IN:  Oh that thing?  It’s a petrified copy of the Burtonsville Bible, on loan to the museum from the Monks cloistered there since the 15th Century (complete fabrication).  It’s so old its’s turned to stone!

 OUT: It’s my rare-earth Thompson ionization nebulizer. (totally made up gibberish)  I use it to calm my nerves when watching the Redskins lose. 

 IN: This to be a fossilized piece of an old Viking ship, which proves Leif Erickson discovered America centuries before Columbus!
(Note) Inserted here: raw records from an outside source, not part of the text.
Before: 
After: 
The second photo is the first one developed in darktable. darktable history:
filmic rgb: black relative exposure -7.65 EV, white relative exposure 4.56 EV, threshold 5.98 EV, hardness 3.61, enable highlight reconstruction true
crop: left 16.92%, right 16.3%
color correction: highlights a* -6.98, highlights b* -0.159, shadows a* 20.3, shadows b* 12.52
They’ve asked me to bring it in to compare to other Viking relics they have here.

OUT: It’s our family’s heritage dehydrated sourdough starter.  I just got confirmation from the archeologists upstairs it was brought over on the Mayflower!  Isn’t that thrilling!
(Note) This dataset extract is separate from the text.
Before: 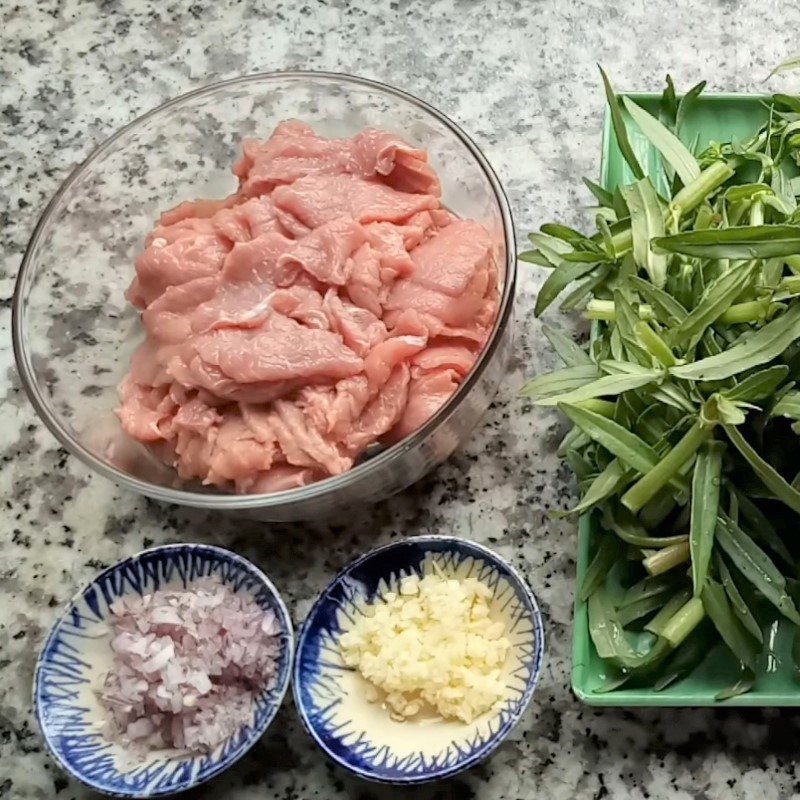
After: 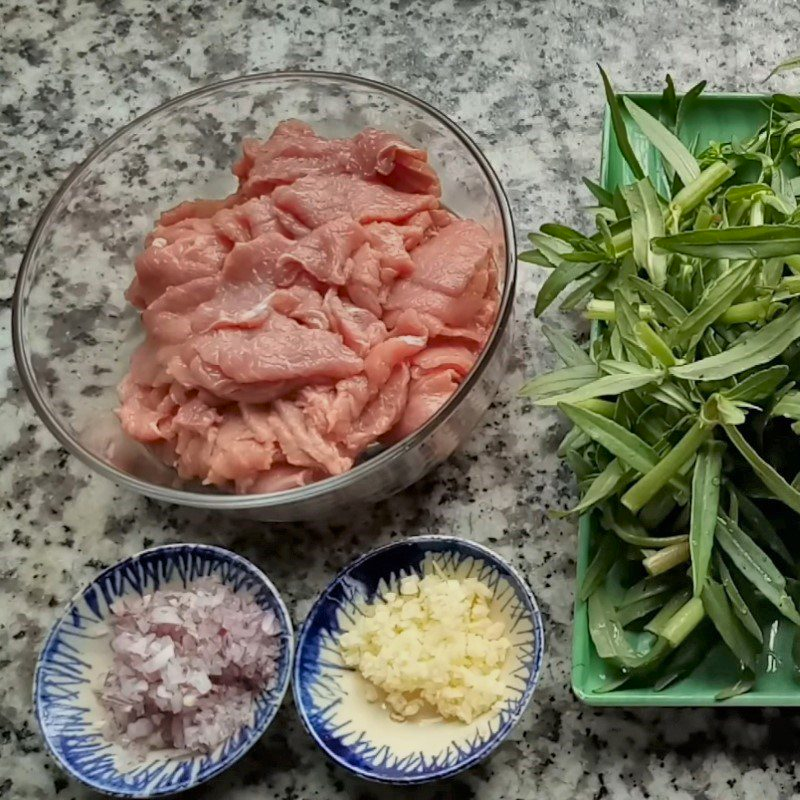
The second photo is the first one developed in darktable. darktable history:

IN: Ever heard of the Bethesda Runestone? (there’s no such thing) This is the other piece of it!  I’m donating it in honor of my grandmother who found it on the Chesapeake Bay.

 I never once got more than a passing comment from the guards, even in light of the fact some “research associates” had recently absconded with several important fossils from the museum and sold them to a respected fossil dealer in Baltimore named Donald Malick.  The heist was discovered only after a staff member happened upon a copy of the Malick’s Fossils catalogue and noticed one of the missing specimens was featured on the front cover!  You’d think security would have tightened up its act.  But, then again, this was the National Museum we’re talking about.
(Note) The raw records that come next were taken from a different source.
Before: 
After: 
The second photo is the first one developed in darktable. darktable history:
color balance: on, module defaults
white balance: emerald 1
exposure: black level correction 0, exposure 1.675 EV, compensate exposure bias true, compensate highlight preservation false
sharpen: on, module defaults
After about a month, I had completed the prep work on the Isotelus and was rather proud of the result.  In defiance, I brought it in to the Prep Lab to show my coworkers (excepting Ronnie, of course) before taking it upstairs.  Everyone was impressed. Leroy paid the greatest compliment by saying it was a thoroughly professional job – Couldn’t have done better myself!

The final piece was stunning – the animal floated over their matrix, its shiny brown armor glistening above the dull gray shale.  Fred was thrilled,  It looks unreal… In a few weeks it was mounted prominently in the new exhibit hall and has been admired by millions every year.

That damned invertebrate is still there.